Story · September 24, 2018

Kavanaugh fight turns into a White House credibility crisis

Kavanaugh pileup Confidence 5/5
★★★★☆Fuckup rating 4/5
Serious fuckup Ranked from 1 to 5 stars based on the scale of the screwup and fallout.

The Brett Kavanaugh confirmation fight entered a harsher and more unstable phase on September 24, 2018, as the White House found itself defending much more than a Supreme Court nominee. By then, the battle had moved beyond the familiar terrain of partisan combat and into questions about whether the administration had handled the vetting process with enough seriousness to justify forcing the nomination forward. New allegations surrounding Kavanaugh, along with the continuing uproar over earlier accusations, deepened doubts that were already hanging over the White House’s approach. What had begun as a fierce confirmation struggle was now starting to look like a credibility test for the people managing it.
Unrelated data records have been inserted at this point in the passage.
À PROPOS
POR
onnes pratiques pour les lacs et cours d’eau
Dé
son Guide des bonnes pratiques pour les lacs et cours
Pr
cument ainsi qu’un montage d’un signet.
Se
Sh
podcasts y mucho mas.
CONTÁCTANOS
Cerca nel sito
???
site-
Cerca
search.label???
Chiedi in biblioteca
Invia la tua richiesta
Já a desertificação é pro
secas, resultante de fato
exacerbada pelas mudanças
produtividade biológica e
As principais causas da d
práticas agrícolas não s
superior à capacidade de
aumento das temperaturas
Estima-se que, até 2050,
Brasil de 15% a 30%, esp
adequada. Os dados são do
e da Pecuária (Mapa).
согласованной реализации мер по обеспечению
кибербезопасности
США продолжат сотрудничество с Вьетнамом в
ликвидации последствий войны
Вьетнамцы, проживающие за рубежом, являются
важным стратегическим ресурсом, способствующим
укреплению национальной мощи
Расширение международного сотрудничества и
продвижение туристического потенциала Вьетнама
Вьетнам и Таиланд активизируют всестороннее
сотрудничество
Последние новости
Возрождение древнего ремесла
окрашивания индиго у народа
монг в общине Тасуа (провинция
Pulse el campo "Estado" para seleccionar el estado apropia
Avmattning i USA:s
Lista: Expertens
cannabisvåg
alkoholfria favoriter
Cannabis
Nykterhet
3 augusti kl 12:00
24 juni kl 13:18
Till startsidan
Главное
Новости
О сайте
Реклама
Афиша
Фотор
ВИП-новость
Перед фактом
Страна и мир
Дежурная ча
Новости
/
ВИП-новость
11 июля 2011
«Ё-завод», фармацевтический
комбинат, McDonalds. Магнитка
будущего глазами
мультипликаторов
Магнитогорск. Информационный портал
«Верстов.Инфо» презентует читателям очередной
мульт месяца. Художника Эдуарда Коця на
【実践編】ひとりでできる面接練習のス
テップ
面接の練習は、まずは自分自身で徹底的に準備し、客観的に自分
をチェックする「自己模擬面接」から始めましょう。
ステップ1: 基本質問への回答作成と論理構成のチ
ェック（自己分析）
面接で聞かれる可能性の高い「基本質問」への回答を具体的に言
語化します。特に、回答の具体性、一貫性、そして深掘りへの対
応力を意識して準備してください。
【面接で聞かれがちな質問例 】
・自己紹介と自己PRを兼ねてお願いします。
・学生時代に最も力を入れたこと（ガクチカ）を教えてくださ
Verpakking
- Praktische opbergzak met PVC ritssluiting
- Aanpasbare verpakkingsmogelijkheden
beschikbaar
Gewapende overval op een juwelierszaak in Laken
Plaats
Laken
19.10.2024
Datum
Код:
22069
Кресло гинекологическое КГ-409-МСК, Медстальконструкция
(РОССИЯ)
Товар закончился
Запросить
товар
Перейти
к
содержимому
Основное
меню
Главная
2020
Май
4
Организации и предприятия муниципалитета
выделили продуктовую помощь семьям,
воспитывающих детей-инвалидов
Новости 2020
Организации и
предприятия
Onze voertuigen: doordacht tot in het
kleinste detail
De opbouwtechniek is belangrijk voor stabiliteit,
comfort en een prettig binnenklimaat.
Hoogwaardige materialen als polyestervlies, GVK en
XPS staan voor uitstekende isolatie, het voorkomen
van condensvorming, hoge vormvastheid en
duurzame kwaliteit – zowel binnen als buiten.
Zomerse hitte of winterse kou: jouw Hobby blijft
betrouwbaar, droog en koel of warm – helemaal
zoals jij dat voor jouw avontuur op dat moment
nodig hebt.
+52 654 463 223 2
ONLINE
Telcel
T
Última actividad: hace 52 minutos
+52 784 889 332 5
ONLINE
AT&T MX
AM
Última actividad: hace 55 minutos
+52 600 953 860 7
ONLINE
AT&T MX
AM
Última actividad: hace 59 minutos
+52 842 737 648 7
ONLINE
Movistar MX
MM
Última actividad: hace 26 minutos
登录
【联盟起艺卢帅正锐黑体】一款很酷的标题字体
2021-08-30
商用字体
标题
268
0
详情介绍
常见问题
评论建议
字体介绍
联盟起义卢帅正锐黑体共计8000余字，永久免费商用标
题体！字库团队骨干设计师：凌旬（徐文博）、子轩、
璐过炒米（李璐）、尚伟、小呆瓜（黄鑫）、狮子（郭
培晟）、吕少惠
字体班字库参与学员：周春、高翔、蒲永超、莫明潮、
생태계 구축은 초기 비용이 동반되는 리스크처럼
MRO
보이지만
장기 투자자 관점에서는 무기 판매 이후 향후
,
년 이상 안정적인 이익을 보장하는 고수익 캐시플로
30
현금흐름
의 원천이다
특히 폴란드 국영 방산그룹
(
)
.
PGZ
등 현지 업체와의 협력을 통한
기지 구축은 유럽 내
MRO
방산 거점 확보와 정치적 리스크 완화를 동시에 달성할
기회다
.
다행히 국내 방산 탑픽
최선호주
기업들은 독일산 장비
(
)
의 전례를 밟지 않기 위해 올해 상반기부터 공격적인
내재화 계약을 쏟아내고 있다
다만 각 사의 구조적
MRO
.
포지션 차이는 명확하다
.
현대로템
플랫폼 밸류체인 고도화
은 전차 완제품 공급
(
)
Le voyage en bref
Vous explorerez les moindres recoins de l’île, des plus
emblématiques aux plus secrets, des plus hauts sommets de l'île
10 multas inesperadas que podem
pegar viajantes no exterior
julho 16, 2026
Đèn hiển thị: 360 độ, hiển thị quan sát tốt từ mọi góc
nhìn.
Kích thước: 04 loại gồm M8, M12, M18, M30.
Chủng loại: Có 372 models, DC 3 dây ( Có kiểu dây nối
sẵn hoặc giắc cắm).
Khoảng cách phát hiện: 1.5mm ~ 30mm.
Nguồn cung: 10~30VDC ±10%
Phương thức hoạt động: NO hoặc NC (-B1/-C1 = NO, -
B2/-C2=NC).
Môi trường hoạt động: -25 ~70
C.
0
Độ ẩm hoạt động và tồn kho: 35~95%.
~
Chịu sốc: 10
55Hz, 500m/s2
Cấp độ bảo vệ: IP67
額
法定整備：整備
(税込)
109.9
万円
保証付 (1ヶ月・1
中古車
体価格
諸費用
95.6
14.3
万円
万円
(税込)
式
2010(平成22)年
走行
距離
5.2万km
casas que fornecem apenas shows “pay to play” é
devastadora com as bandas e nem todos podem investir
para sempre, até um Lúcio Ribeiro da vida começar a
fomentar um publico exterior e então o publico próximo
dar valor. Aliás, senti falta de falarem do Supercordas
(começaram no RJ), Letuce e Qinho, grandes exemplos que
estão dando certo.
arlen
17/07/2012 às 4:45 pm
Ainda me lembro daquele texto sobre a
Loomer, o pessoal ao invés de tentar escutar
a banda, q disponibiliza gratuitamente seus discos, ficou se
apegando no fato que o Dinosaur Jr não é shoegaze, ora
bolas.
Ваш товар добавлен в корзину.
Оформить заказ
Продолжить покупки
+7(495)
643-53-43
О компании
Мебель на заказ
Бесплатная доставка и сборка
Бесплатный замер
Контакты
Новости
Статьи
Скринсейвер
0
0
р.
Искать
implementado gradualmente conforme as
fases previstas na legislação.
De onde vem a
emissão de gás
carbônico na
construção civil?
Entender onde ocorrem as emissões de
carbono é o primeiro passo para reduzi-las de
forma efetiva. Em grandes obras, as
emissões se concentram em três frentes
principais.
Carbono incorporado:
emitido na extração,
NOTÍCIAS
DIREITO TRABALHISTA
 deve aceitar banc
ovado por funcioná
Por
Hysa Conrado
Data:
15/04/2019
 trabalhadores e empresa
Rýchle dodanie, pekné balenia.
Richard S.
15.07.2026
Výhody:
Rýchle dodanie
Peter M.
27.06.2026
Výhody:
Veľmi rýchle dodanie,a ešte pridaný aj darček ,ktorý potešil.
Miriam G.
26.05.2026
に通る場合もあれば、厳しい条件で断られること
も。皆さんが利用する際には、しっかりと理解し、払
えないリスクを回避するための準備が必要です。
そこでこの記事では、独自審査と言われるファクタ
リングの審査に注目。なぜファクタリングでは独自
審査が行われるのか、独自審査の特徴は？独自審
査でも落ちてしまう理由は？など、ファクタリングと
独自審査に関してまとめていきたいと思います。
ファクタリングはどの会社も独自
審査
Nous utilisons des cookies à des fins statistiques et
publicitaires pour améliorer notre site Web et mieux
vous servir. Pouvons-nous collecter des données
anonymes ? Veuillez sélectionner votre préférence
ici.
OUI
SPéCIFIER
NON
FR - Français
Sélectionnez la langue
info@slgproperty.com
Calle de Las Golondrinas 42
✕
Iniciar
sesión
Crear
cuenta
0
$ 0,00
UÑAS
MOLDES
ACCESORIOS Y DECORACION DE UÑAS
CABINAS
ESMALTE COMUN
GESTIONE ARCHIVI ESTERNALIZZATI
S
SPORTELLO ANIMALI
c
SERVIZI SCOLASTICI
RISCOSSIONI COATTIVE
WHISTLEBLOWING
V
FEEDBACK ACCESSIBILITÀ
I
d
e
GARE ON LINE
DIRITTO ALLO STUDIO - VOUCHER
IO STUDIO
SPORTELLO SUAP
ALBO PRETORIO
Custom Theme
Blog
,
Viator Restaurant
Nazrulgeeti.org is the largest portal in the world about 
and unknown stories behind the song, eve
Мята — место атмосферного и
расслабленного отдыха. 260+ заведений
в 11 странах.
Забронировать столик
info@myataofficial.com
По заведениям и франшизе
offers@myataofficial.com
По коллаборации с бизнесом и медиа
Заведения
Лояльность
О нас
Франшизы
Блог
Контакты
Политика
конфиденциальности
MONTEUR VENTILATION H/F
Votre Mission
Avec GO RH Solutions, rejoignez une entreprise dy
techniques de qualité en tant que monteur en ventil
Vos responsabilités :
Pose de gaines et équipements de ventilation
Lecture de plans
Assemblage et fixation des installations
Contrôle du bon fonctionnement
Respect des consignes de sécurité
The central issue was no longer simply whether Kavanaugh should be confirmed, but whether the process used to advance him had been rushed, constrained, and shaped to produce a predetermined result.

Senate Democrats seized on that shift by demanding either that the nomination be withdrawn or that the FBI be sent back to conduct a renewed and expanded investigation. That was more than a symbolic objection. It represented a direct challenge to the legitimacy of the review that had already been completed and to the idea that senators could responsibly vote on a lifetime Supreme Court appointment without a fuller accounting of the allegations. The demand for another FBI look was especially pointed because it came from lawmakers who argued that the existing background review had been too narrow to capture the seriousness of what was being discussed. Their message was that the Senate had been asked to move forward under conditions that did not allow for a fully credible assessment. In practical terms, that put the White House in the uncomfortable position of defending not only Kavanaugh, but also the adequacy of the inquiry itself. Once the argument became about the process rather than the nominee alone, the White House had a harder time framing criticism as routine opposition.

That shift mattered because it turned the confirmation fight into a broader indictment of the administration’s style of governing. Critics said the White House had moved too quickly and protected the nominee too aggressively, while offering too little space for serious scrutiny. The administration’s insistence on pressing ahead made it look, to opponents, as if the goal had been to secure confirmation before all the facts could settle into place. That perception was politically damaging because it suggested not just tactical impatience, but a deeper willingness to treat basic vetting as a hurdle to be managed rather than a necessary safeguard. The White House had spent days and weeks projecting confidence that the nomination could survive the storm, but the continuing controversy made that confidence look brittle. Each new round of calls for more investigation only sharpened the impression that the administration was trying to hold the line rather than confront the underlying doubts. For critics, the question was no longer whether the White House could win the confirmation fight, but whether it had already undermined the legitimacy of the effort by insisting on speed over thoroughness.

The renewed push for an FBI investigation also gave the opposition a more serious institutional argument. It was not just a partisan demand from Senate Democrats looking to delay a confirmation vote. The call was reinforced by senators who had served as prosecutors and attorneys general, lending the argument extra weight because it came from people who said they understood what an adequate inquiry should look like. They argued that the Senate should not be asked to vote on a Supreme Court nominee when there were still substantial questions that had not been explored through a full and credible review. That concern gave the debate a legal and procedural edge that was harder for the White House to dismiss. If the administration believed the record was strong, opponents asked, why resist a broader investigation that might reassure the public and lawmakers alike? The refusal to expand the inquiry only intensified suspicion that the White House preferred a narrow process because a wider one might be less favorable. In that sense, the administration’s posture risked becoming self-defeating: the more forcefully it defended the existing review, the more it invited doubts about what that review had left out.

By September 24, the Kavanaugh fight had become a test of whether the White House still cared about basic institutional legitimacy, or whether it was prepared to push through a nominee regardless of the costs to public trust. The controversy was no longer confined to the fate of one justice-in-waiting. It had widened into a larger argument over how much credibility the administration had left when handling a process that was supposed to be careful, deliberate, and above suspicion. The White House was being accused of confusing loyalty with competence and momentum with legitimacy. That accusation was powerful because it gave the fight a clear narrative: a hurried and tightly controlled process had produced a crisis that could no longer be brushed aside as ordinary political noise. Even if the nomination ultimately survived, the damage to the administration’s standing could linger, because once a confirmation battle starts to look rigged, the cost is not limited to a single vote. It can leave behind a lasting sense that the people in charge were more interested in forcing an outcome than in proving it deserved to stand.